Nei giorni scorsi a Milano, il pm Francesco Caiani, ha disposto la citazione diretta a giudizio di 4 manager della società americana, accusandoli di concorso in diffamazione e violazione della privacy. A rispondere delle accuse saranno David Carl Drummond, presidente del consiglio d’amministrazione di Google Italy Srl, George de Los Reyes, membro del Cda, Peter Fleitcher, responsabile delle politiche sulla privacy per l’Europa Google Inc., e Arvind Desikan, responsabile del progetto Google Video per l’Europa. Il processo è stato fissato per il 3 febbraio davanti al giudice monocratico della quarta sezione penale del Tribunale.
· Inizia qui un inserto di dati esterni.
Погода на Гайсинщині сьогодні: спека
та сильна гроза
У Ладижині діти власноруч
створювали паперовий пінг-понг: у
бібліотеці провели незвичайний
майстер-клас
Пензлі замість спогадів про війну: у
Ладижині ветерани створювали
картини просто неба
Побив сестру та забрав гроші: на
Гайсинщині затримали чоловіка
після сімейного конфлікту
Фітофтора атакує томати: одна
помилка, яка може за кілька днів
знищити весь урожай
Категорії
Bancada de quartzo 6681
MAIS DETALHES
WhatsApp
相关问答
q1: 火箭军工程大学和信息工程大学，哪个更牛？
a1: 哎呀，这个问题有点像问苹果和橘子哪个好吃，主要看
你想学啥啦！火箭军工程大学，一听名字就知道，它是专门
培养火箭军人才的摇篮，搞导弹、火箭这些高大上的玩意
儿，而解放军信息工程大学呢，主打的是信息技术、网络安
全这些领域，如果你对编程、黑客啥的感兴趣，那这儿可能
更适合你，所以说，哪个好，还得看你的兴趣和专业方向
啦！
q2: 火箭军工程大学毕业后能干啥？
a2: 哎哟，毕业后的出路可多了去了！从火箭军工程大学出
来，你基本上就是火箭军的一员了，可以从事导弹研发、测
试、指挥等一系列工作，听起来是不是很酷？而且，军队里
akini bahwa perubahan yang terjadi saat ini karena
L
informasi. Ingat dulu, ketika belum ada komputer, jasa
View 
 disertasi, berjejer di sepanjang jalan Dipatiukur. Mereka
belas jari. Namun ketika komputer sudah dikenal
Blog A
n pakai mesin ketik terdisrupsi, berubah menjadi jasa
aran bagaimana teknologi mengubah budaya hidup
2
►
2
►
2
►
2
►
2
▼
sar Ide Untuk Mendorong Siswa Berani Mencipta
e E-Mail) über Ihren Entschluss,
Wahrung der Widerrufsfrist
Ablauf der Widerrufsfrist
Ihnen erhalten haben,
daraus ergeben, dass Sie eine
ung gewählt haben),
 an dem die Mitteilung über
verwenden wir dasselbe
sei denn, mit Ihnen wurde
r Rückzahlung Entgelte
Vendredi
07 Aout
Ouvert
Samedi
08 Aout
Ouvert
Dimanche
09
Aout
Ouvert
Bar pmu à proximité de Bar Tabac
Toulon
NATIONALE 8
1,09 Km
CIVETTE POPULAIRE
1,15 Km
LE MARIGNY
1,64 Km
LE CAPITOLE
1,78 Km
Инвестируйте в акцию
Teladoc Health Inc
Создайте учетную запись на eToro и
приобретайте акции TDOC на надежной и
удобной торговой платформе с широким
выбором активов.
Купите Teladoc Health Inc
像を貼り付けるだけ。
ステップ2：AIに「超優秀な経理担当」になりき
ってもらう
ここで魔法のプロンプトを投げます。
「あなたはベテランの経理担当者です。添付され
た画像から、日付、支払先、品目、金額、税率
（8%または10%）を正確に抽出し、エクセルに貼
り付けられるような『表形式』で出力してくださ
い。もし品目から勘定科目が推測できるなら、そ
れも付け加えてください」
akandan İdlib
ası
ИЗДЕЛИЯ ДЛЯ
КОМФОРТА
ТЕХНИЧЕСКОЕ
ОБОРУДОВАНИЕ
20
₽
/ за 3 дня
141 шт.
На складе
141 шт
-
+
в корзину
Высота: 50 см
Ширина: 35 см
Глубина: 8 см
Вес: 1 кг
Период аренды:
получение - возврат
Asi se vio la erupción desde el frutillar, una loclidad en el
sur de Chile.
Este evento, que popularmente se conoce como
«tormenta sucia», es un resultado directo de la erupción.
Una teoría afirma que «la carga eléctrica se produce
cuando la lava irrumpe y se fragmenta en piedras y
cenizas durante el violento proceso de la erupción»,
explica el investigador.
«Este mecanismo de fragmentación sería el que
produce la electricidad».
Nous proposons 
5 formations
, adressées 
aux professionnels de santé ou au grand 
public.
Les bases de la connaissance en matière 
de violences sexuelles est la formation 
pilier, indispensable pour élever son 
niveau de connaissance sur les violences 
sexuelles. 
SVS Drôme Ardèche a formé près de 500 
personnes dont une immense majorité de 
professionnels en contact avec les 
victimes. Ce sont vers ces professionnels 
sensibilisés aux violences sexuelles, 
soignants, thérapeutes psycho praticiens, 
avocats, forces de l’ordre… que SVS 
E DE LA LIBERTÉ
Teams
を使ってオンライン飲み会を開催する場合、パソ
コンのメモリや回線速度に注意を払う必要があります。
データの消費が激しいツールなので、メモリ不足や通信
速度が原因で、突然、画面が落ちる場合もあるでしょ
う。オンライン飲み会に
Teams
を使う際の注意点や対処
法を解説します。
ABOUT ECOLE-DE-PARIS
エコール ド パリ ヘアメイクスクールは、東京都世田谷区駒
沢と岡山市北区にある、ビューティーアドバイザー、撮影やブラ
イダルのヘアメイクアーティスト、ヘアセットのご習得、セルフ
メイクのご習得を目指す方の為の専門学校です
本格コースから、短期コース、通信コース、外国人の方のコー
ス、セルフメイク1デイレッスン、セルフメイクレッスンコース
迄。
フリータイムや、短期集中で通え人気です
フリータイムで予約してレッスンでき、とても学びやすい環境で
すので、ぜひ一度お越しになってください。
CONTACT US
Il filmato della vergogna venne ritirato dopo lo scoppio di dure polemiche sulla presenza di questi video, diventati una mania per illustrare le gesta poco edificanti del bullismo. Per gli studenti (che avevano simulato anche una telefonata all’associazione di difesa dei disabili Vivi Down) il tribunale dei minori di Torino stabilì come pena un periodo di messa alla prova. Ma per i responsabili della società Internet i magistrati stabilirono che i dirigenti «avevano l’obbligo giuridico di impedire l’evento», predisponendo un’informativa sulla privacy visibile nel momento in cui l’utente caricava il “file” sul sito. Inoltre Google avrebbe concorso alla diffamazione dell’associazione disabili e del ragazzo autistico «ledendo i diritti e le libertà fondamentali nonchè la dignità degli interessati». La violazione sarebbe stata fatta per «trarne profitto tramite Google video», che si finanzia con la pubblicità.

La società, ha replicato sostenendo come «la scelta della procura di Milano sia poco comprensibile e rischi di creare un precedente preoccupante. Non possiamo condividere la tesi secondo cui lo strumento è corresponsabile dell’utilizzo che ne viene fatto. Anche per questo crediamo fermamente che il procedimento riguardi non tanto Google quanto la natura di Internet: un ambiente libero e aperto, del quale ciascuno può contribuire alla crescita e alla tutela, ma che non può essere imbrigliato o censurato». Google forse dimentica i precedenti di censura in Cina e l’assioma del sociologo McLuhan secondo il quale «il medium è il messaggio», circostanza alla quale sembrano invece essersi ispirati i magistrati. La battaglia in tribunale affronterà dunque per la prima volta i limiti della libertà in Internet.